OBJETIVOS:
A – Liste todas as professoras mencionadas no texto sobre alfabetização na 1ª série.
B – Escreva a continuação do texto sobre alfabetização na 1ª série, começando logo após o último parágrafo.

TRECHO DO TEXTO:
_ _ _ _ _

Com um planejamento que inclui atividades diversificadas e muito estudo e dedicação, Mariluci Kamisaka garante que seus alunos, moradores da maior favela de São Paulo, saiam da 1ª série lendo e escrevendo

 

Todo ano, um de cada seis alunos que entram na 1ª série é reprovado. Outros 18% chegam à 4a série sem terem sido alfabetizados. Essas crianças, condenadas ao fracasso no início da escolaridade, vêm de famílias que não têm acesso à leitura e à escrita e, mal atendidas pelo sistema de ensino, acabam permanecendo nessa situação de exclusão. Em várias escolas brasileiras, porém, há professores dedicados que não aceitam desculpas extraclasse para não ensinar. NOVA ESCOLA encontrou três profissionais que acreditam, de fato, que todos podem aprender. As histórias de Janice Cunha, de Porto Alegre, e Edinelma Ferreira de Souza, de Utinga (BA), você encontra na reportagem "Ler e escrever na 1ª série". Nestas páginas, você vai conhecer Mariluci Falco Fernandes Kamisaka e sua turma de 1ª série da EE Maria Odila Guimarães Bueno, em São Paulo.

Neste ano, ela tem uma turma com 32 crianças, quase todas moradoras da favela de Heliópolis, a maior da cidade. Elas são filhas de pais com baixa escolaridade e têm pouco acesso a materiais escritos - o que as diferencia das nascidas em ambientes em que livros, revistas e jornais circulam naturalmente e em que a leitura é valorizada e a escrita utilizada no dia a dia. Ensinar para essa clientela, que muitos consideram condenada ao fracasso, não assusta Mariluci. Ao contrário. Com conhecimento teórico, uma prática bem planejada e muita dedicação, ela tem evitado que seus alunos sigam na escola e na vida enfrentando dificuldades para fazer da leitura um meio de aprender, se informar, trabalhar e participar da sociedade em pé de igualdade.

_ _ _ _ _

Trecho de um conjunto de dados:
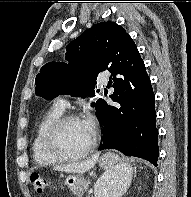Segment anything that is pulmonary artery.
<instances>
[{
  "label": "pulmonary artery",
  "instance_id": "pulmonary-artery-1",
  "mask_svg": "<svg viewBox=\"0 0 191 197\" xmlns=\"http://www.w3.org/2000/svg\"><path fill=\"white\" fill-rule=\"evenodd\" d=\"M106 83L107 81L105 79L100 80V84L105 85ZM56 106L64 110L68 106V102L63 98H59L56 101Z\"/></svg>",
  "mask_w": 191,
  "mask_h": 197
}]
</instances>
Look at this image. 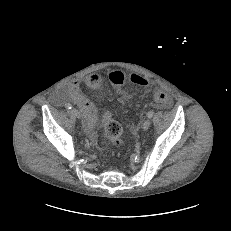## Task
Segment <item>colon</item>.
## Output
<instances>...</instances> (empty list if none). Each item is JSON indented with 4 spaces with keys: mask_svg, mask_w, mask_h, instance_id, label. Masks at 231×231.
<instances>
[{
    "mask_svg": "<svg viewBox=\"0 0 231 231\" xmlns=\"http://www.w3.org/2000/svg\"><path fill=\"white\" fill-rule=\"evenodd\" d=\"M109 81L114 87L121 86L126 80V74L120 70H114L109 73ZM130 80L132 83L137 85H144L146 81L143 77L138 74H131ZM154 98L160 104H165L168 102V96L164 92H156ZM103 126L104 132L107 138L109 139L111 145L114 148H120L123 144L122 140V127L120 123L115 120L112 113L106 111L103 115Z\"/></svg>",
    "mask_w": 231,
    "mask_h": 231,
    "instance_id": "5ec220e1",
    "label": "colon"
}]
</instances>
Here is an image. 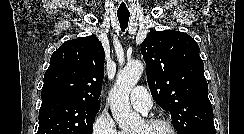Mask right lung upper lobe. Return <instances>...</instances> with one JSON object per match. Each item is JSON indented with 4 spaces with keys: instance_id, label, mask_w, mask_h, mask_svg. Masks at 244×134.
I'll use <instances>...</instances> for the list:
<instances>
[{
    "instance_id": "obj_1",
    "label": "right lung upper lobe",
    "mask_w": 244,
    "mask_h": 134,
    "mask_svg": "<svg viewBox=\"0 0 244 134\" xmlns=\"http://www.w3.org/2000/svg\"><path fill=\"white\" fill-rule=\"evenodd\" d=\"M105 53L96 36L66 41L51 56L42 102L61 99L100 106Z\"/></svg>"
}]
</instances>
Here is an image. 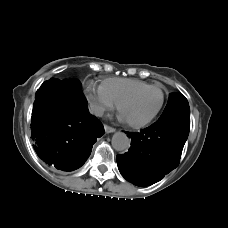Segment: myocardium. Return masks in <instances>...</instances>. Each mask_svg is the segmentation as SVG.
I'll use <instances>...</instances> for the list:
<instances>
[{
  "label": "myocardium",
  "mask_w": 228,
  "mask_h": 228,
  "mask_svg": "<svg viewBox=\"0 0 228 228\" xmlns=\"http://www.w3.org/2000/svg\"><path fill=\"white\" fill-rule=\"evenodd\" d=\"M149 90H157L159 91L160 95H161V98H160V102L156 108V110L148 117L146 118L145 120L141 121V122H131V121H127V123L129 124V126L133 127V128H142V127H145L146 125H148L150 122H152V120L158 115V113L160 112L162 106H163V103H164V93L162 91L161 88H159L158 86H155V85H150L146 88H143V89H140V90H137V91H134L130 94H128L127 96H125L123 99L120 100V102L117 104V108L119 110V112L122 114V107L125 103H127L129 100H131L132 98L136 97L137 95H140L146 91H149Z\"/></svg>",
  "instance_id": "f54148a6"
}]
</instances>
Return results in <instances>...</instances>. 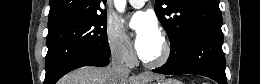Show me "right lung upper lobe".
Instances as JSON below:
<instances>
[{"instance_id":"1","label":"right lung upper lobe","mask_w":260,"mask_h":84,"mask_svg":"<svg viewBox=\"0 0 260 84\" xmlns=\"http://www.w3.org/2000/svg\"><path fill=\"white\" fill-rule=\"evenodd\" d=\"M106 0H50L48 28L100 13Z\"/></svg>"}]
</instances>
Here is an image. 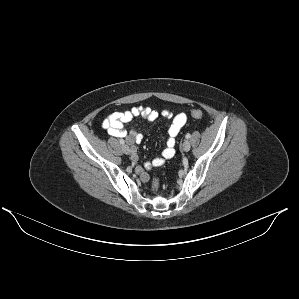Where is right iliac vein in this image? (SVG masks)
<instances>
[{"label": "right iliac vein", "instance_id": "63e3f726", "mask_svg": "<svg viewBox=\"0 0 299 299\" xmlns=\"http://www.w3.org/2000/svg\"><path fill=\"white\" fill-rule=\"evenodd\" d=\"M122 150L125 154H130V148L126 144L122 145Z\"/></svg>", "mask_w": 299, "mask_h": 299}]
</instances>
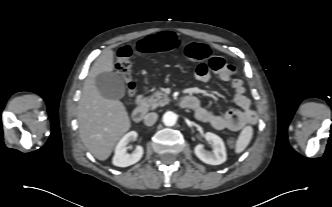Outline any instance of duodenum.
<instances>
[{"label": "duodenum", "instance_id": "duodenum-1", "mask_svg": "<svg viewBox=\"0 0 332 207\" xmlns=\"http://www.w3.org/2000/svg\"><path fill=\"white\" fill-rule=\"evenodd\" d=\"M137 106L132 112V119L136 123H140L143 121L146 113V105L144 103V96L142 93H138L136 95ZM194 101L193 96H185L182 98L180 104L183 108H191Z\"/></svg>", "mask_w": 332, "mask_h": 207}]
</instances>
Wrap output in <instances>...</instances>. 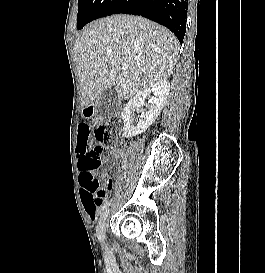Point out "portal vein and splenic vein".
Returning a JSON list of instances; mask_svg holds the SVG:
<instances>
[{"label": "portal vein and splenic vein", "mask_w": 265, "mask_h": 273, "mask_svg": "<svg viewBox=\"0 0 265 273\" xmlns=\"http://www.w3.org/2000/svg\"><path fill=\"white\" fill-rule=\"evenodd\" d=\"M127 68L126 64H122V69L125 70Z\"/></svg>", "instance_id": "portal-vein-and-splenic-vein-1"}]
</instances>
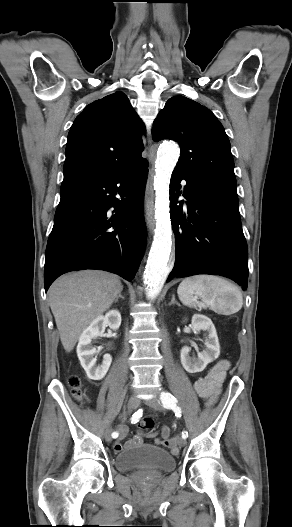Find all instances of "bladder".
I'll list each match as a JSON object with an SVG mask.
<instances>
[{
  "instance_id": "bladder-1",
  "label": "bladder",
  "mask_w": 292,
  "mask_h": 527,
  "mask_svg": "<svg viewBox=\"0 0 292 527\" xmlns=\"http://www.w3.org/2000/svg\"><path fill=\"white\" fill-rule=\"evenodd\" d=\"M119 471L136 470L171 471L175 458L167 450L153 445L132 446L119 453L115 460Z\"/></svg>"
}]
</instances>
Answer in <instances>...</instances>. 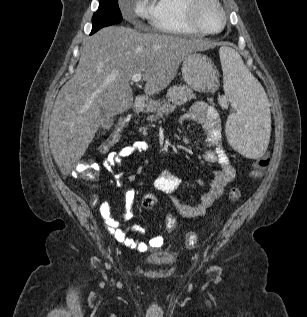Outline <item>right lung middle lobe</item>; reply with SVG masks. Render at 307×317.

_ _ _ _ _

RESULTADOS POR TAREFA:
A –
Mariluci Falco Fernandes Kamisaka
Janice Cunha
Edinelma Ferreira de Souza

B –
Mariluci não inventou nenhum método revolucionário. Muito do que essa professora de 39 anos faz está descrito nos Indicadores de Qualidade na Educação - Ensino e Aprendizagem da Leitura e da Escrita, elaborados pelo Ministério da Educação (MEC), pela Ação Educativa e por outras entidades ligadas à alfabetização. O documento defende que os estudantes tenham contato com diferentes tipos de texto, ouçam histórias todos os dias e observem adultos lendo e escrevendo. Além disso, recomenda que a escola ofereça uma rotina de trabalho variada e que os professores os incentivem o tempo todo. No que depender de Mariluci, todos os itens estão contemplados: "Meus alunos podem e vão aprender. Eu trabalho para que isso aconteça".

Da prática de Mariluci fazem parte ao menos quatro situações essenciais - de acordo com pesquisas da área de didática da alfabetização -, que você acompanha nos quadros de atividades desta reportagem: a leitura em voz alta feita pela professora para a turma (conheça a atividade), a leitura de textos reais feita pelos que ainda estão tentando ler, a escrita feita pelos que ainda estão aprendendo o sistema alfabético e a produção de texto oral com destino escrito, quando os alunos ditam e ela escreve no quadro.

Em seu planejamento diário - são quatro horas e meia de aula -, ela dedica a maior parte do tempo à alfabetização. No entanto, garante que haja espaço para Matemática ou História e Geografia. "Já tive dificuldade de balancear a rotina porque muitas atividades têm de ser realizadas com freqüência quase diária", conta Mariluci."Hoje sei dosar melhor o tempo e se não consigo dar conta de alguma delas num dia compenso no outro. O importante é a continuidade."

Nem sempre, no entanto, suas aulas foram tão organizadas e focadas na aprendizagem do aluno. Quando Mariluci começou a lecionar, recém-formada em Pedagogia, em meados dos anos 1980, havia uma linha didática predominante na alfabetização, a mesma pela qual ela havia sido ensinada quando criança.

O lançamento de A Psicogênese da Língua Escrita, livro de Emilia Ferreiro e Ana Teberosky, inspirava os primeiros trabalhos feitos por pesquisadores brasileiros. A novidade conceitual ainda estava distante das salas de aula e poucos sabiam explicar como de fato as crianças aprendem os degraus pelos quais elas passam durante esse processo (leia as hipóteses de escrita). A obra revolucionou a percepção sobre a alfabetização ao considerar que o ponto de partida da aprendizagem é a própria criança e permitiu compreender por que a escola conseguia alfabetizar alguns e não outros.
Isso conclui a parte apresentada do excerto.